Current antithrombotic therapy of CLTI patients undergoing LER remains largely discretional, and prescription of DPI is related to reimbursement policies. An individualised assessment of thrombotic and bleeding risks is largely missing.

摘要

目的

慢性肢体威胁性缺血(CLTI)预后不佳,是尽可能进行下肢血运重建(LER)的绝对指征。抗栓治疗在此至关重要,但关于最佳策略(药物选择、联合用药、疗程)的现有证据匮乏。我们在欧洲心脏病学会主动脉和外周血管疾病工作组的支持下,与其他参与CLTI管理并同意将调查发送给其附属机构的欧洲科学学会合作,开展了一项基于互联网的针对CLTI血运重建术后医生抗栓治疗使用情况的调查。

方法与结果

225名受访者完成了问卷。手术/血管腔内LER后的抗栓治疗在不同国家和专业之间差异很大,只有少数(36%)受访者报告有专门的方案。
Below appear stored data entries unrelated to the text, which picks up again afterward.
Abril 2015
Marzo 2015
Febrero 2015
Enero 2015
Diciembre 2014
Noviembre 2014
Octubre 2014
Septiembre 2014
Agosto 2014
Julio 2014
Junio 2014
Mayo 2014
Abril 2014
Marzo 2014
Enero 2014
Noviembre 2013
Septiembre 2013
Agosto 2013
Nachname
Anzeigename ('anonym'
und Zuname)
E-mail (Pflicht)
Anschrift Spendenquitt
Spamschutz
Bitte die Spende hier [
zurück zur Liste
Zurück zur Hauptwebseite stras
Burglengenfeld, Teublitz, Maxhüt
阿司匹林和氯吡格雷的双联抗血小板治疗是手术(37%)和血管腔内(79%)LER的首选。16%的受访者使用阿司匹林和低剂量利伐沙班的双途径抑制(DPI),这与报销政策的可用性密切相关(比值比6.88;95%置信区间2.60 - 18.25),并且与临床医生而非进行血运重建的医生的选择有关(比值比2.69;95%置信区间1.10 - 6.58)。术后强化(两种药物)抗栓方案持续≥6个月在外科医生中比在内科医生中更常见(比值比2.08;95%置信区间1.10 - 3.94)。出血风险评估未标准化且可能被低估。

结论

目前接受LER的CLTI患者的抗栓治疗在很大程度上仍是随意的,DPI的处方与报销政策有关。对血栓形成和出血风险的个体化评估在很大程度上缺失。